Was that, somehow, a sign, a warning, and I let go it?

The affect when ns landed was immediate, prefer an anchor gift dropped right into water. I was challenge down. Mine chest was lying directly flat on the grassy area in between the curb and also the sidewalk; my legs lay outstretched on top of each other, nearly disconnected native my human body on the pavement in ~ a 90-degree angle. My reduced extremities to be motionless together the curb pressed against my abdomen.

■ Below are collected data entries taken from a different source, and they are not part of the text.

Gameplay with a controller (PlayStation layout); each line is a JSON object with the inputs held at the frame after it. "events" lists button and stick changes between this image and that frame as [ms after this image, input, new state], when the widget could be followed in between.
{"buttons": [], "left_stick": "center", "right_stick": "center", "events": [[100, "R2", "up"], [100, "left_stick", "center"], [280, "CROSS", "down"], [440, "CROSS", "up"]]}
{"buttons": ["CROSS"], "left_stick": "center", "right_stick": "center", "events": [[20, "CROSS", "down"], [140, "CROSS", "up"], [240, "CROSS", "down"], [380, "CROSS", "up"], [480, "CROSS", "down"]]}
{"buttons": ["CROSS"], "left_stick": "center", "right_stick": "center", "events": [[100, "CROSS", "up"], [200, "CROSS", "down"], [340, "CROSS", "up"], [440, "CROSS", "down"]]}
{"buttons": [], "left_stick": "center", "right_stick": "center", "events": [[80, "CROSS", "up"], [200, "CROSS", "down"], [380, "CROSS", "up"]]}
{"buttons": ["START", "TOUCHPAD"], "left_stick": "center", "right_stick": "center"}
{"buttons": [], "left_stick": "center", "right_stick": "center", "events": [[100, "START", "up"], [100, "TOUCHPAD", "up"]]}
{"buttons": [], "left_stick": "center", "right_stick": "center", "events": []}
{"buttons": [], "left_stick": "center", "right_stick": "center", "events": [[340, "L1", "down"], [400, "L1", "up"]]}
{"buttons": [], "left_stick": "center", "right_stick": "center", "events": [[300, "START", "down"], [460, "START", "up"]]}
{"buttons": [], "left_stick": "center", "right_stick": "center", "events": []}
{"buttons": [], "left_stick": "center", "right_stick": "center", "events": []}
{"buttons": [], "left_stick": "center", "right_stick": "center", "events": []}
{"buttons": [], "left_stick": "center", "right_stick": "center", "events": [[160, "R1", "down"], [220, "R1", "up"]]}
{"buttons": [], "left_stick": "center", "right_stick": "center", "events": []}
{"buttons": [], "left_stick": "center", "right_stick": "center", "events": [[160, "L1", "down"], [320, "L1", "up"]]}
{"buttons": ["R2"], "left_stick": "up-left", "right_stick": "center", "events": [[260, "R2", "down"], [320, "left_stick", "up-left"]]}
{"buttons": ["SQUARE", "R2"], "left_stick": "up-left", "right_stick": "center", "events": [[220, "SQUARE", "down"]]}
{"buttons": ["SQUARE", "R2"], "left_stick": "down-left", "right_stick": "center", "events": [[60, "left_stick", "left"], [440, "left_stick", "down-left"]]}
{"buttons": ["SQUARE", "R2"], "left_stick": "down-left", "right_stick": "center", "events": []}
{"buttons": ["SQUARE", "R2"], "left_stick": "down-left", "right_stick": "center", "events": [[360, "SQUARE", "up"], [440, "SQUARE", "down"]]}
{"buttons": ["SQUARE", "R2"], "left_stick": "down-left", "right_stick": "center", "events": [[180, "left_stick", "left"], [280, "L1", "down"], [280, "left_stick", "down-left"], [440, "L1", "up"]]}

See more: Consulado Dominicano En Lawrence Ma 01840, Consulado Dominicano En Boston

I began screaming Kevin"s name over and also over again. I remained in so much pain and unable to move, from mine midsection down. Ns was certain that i was paralyzed. Through my cheek flush versus the grass, I could see Kevin running toward me. Together he gained closer, i remember his mouth opening large in shock, almost in shock at what he was seeing. All the color left his confront as he stood end me, horrified. The looked together if someone had reached into his body and yanked out his soul. His expression was every the confirmation ns needed about what I had done. I started crying and also pounding my best fist against the grass when screaming, "I threw it every away! ns threw it every away! i threw it every away!"

Kevin yelled for aid while pulling out his mobile to dial 911. I began to feel the emotion of someone pouring a pitcher that scalding warm water from my pelvic area under to mine feet. I got in shock together the pain began to override mine senses. Kevin to be holding mine hand, informing me every little thing was going to it is in all ideal -- ever before again.